Optical Anisotropy of Quantum Disks in the External Static Magnetic Field

We show how to compute the optical functions (the complex magneto-susceptibility, dielectric function, magneto-reflection and ellipsometric spectra) for semiconductor quantum disks exposed to a uniform magnetic field in the growth direction, including the excitonic effects. The optical response is calculated for an oblique incidence of the propagating electromagnetic wave and for input waves with different polarization. The method uses the microscopic calculation of nanostructure excitonic wave functions and energy levels, and the macroscopic real density matrix approach to compute the electromagnetic fields and susceptibilities. The electron-hole screened Coulomb potential is adapted and the valence band structure is taken into account in the cylindrical approximation, thus separating light- and heavy-hole motions.
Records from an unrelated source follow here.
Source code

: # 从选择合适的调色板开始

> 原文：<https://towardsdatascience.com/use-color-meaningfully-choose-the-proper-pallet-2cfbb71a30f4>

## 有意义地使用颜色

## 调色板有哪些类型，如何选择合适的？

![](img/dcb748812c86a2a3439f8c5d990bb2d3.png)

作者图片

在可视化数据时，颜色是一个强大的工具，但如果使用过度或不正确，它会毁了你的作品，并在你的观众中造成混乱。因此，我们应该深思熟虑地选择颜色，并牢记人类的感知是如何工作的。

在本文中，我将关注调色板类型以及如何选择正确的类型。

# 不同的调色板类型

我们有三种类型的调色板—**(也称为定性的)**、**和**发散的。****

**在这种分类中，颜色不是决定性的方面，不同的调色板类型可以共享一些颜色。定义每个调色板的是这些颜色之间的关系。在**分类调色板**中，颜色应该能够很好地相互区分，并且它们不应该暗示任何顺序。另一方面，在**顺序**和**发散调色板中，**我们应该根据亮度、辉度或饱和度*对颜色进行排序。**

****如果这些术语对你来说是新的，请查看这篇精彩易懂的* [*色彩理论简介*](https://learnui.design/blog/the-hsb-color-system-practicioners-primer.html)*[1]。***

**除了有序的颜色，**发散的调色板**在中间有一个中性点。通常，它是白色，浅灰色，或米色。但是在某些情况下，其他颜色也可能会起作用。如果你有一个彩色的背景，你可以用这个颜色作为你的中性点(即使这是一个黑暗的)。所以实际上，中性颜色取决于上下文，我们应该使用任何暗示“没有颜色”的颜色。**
The novelty of our approach is that the solution is obtained in terms of known one-particle electron and hole eigenfunctions, since, in the considered nanostructure due to confinement effects accompanied by the e-h Coulomb interaction, the separation of the relative- and center-of-mass motion is not possible. We obtain both the eigenvalues and the eigenfunctions. The convergence of the proposed method is examined. We calculate the magnetooptical functions, including the optical Stokes parameters and ellipsometric functions for the case of oblique incidence. Numerical calculations were performed for InAs (disk)/ GaAs (barrier) disks. A good agreement with experiments was obtained.